To see if the apparent evolutionary relationships suggested by the map are real, Kim and his group compared plots of the proteins from three individual organisms. A salt-loving microbe, Halobacterium, from the primitive group called Archea, contained proteins with more of the simpler structural motifs, while a more evolved bacterium, Chlamydia, had more complex motifs in its proteins. Among bacteria, one of the earliest, the hot springs dweller Aquifex, didn't have as many complex modules as Chlamydia, a more evolved bacterium.
"The map seems to have a loose evolutionary clock embedded in it," Kim said. "It shows the alpha helices and beta sheets developing early, then they started mixing, and finally, one of the mixes took off."
In terms of predicting the structure of unknown proteins, the global protein map Kim's group has constructed shows the types of folds likely to exist in proteins, and eliminates many possible alternatives that nature never used.
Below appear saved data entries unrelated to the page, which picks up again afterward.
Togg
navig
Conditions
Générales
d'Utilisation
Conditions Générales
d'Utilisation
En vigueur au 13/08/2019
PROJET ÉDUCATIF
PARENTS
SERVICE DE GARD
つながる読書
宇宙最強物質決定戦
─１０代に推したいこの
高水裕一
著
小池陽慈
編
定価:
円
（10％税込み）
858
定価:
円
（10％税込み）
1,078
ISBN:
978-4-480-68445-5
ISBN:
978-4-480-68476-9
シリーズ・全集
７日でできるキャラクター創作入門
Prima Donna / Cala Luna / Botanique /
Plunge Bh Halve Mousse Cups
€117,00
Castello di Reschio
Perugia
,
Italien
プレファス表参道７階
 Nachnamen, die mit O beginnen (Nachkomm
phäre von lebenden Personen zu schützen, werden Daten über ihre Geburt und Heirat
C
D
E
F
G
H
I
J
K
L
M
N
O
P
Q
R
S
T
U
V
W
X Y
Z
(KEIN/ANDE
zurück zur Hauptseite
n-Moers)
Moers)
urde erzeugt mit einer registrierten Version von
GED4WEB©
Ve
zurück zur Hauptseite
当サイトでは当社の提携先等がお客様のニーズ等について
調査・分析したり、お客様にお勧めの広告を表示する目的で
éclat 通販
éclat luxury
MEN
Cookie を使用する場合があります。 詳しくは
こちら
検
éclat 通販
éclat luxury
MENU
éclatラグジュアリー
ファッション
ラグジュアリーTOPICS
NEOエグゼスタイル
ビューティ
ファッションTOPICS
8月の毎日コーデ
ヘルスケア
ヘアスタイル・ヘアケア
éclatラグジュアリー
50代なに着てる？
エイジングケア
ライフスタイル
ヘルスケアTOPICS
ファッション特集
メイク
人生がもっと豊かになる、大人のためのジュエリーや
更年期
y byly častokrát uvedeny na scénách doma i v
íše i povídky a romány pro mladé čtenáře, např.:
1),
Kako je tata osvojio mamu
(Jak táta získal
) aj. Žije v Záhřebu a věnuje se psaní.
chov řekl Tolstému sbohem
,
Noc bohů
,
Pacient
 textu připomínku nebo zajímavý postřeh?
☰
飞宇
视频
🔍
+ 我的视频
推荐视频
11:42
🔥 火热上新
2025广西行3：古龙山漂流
Kim's next goal is to add to the map the less common folding motifs or building blocks. In fact, his group has already added many more folds and has found that they occupy the same "envelope" of the four elongated clusters in fold space, suggesting that this "map" constructed of the 498 most common folds is a good representation for all proteins. The Berkeley Structural Genome Center, which he directs, was established two and a half years ago along with eight similar centers in the United States to find the other 9,000 or so structural motifs or families in the protein structure universe. These centers are funded by the National Institutes of Health's Protein Structure Initiative.
He also wants to look at the protein fold maps of the many individual organisms whose genomes have been sequenced to see the differences of distribution of the protein folds.
"This is just the beginning, a first glimpse of the distribution of proteins. There is still a lot of mining and digging to do," Kim said. "This is such a new way of conceptualizing the protein universe, some people have difficulty appreciating it. But others are fascinated by this global view of the protein universe."
Funding for the project came from the National Science Foundation and from the National Institutes of Health through the Berkeley Structural Genome Center.